Out with the old engine.

The Insane Inline, Part 1
The Insane Inline, Part 2
The Insane Inline, Part 3

Here in magazine land every day is gumdrop-covered fun for all, where magical gnomes build our project vehicles while we frolic with busty beer maidens in an elfin forest. Nah. Actually, the staff of Jp spins wrenches and thrashes on their own junk more than all of the other off-road rags combined. About 90 percent of the time we don't rely on shops for our installs. Instead we get dirty and bust knuckles so when you ask what an install or bit of fabrication entails, we can tell you firsthand. Plus, most of the time if we can do it, chances are you can do it, so we like to think this lends a bit of credence to our stories.
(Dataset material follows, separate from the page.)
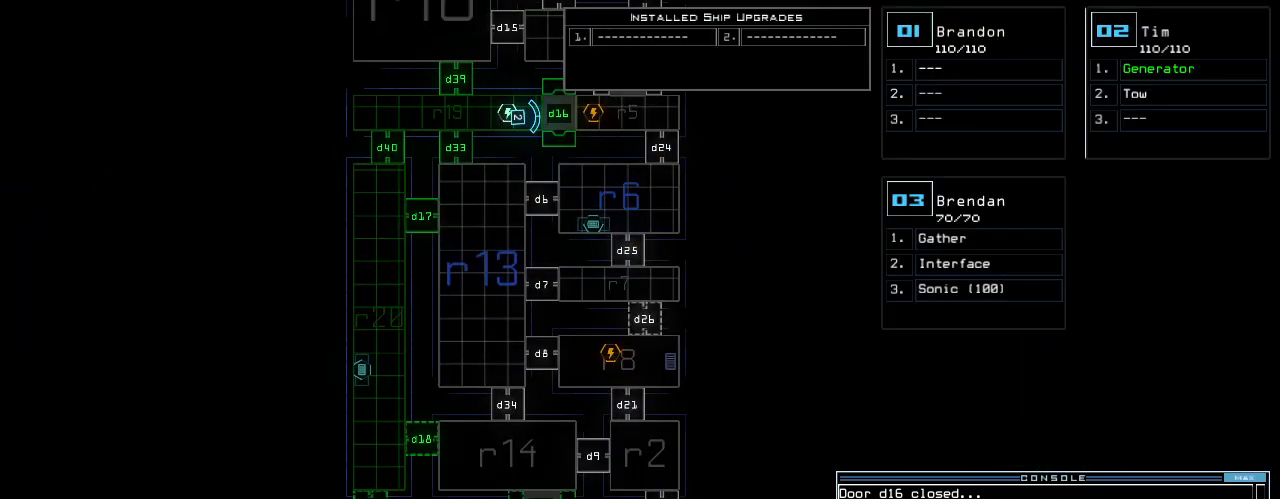
{"keys": [], "events": []}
The point is, often stuff doesn't exactly go as planned. This month we had hoped to bring you the full driveway install of our 4.6L stroker in our 1999 XJ project vehicle, but we flat ran out of time. The engine didn't arrive at our offices before the story deadline, so instead we'll bring you as many tips and tricks as we can to yank your engine and prepare your rig for its new engine.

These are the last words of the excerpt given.